▶ WHAT YOU SHOULD DO:
The answer must consist of every line from the entries below that contains the word "knee".
Top of SUPPLIED RECORDS
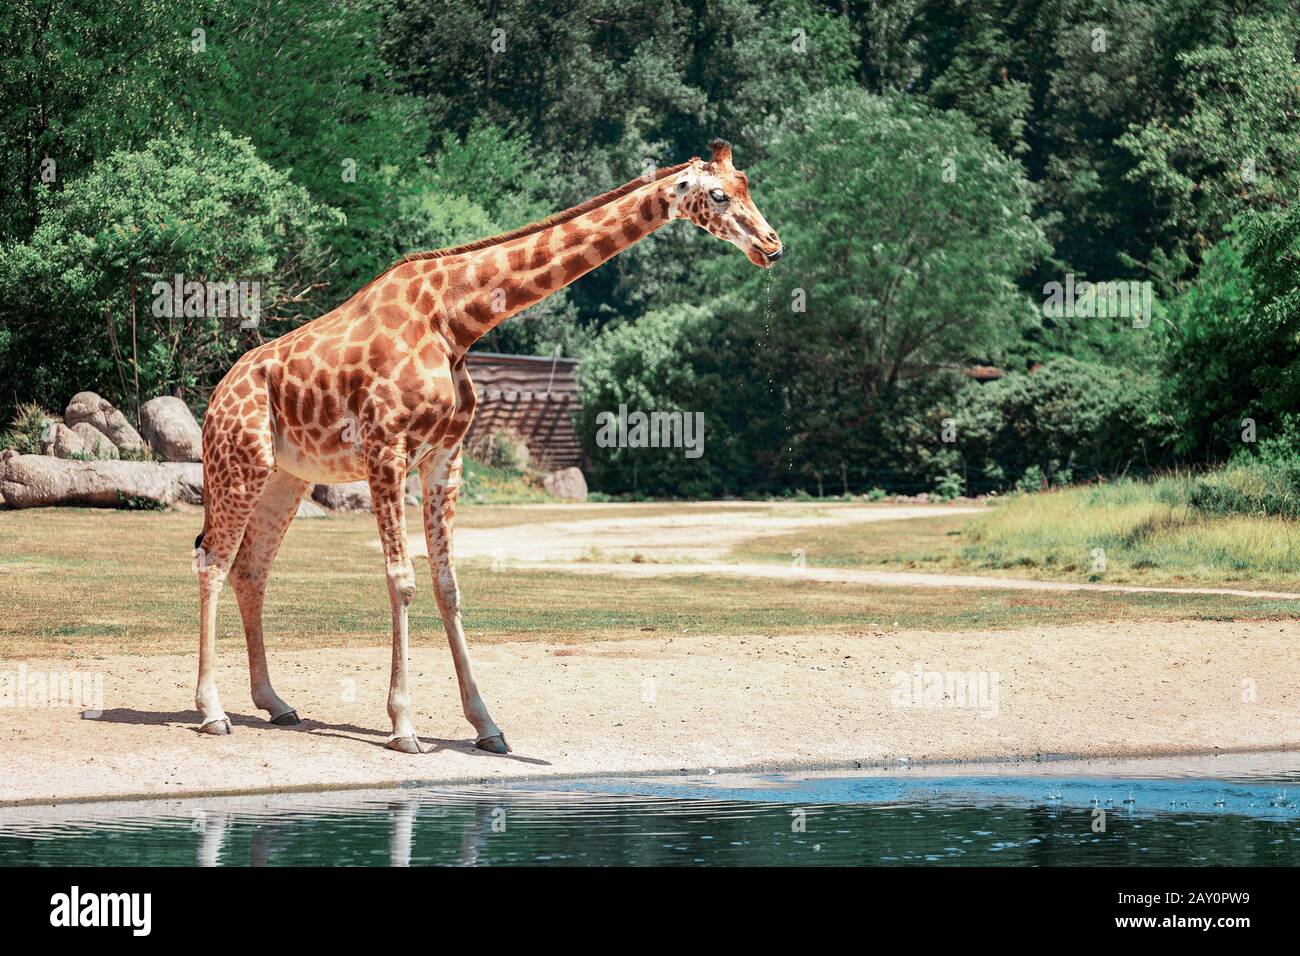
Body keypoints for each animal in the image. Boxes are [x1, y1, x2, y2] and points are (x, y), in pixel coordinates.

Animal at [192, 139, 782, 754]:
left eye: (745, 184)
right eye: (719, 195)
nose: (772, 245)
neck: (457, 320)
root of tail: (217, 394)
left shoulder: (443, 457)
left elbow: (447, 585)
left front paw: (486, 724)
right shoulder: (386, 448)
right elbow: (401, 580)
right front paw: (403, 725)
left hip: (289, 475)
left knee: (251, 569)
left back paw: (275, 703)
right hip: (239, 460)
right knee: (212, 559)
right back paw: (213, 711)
Bottom of SUPPLIED RECORDS
Top of SUPPLIED RECORDS
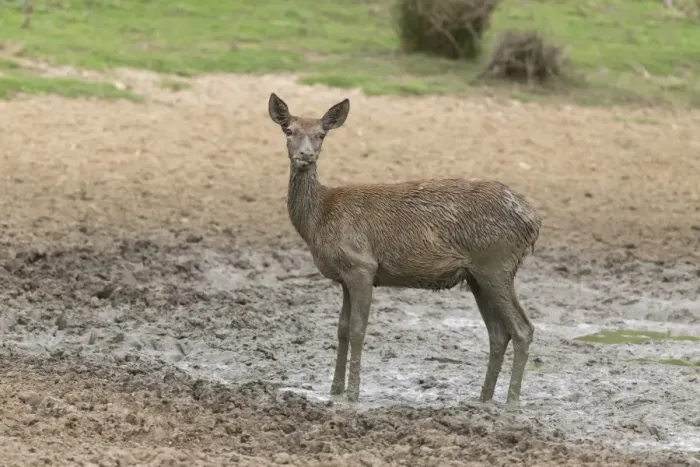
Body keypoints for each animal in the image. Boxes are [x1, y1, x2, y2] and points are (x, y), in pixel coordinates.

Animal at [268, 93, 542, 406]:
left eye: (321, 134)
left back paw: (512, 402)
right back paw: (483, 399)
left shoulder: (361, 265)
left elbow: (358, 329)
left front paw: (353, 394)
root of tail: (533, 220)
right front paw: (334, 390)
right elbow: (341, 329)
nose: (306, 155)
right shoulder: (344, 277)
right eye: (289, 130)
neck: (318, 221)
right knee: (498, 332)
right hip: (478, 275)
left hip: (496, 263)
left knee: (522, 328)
Bottom of SUPPLIED RECORDS
Top of SUPPLIED RECORDS
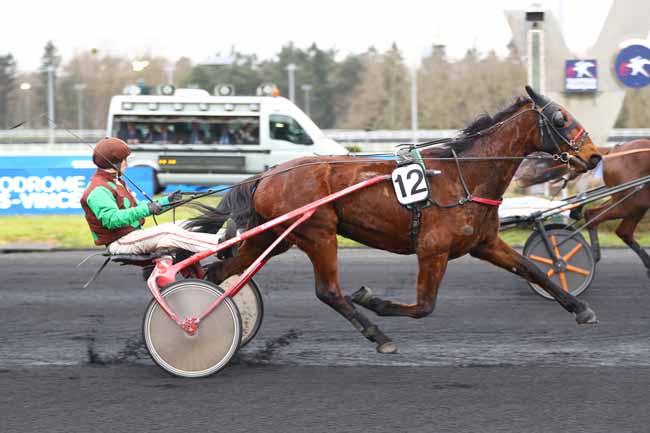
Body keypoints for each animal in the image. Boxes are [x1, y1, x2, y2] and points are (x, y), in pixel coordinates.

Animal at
Bottom of SUPPLIED RECORDS
▶ OUTPUT BELOW:
left knee: (251, 569)
right knee: (212, 559)
right knee: (498, 332)
left knee: (522, 328)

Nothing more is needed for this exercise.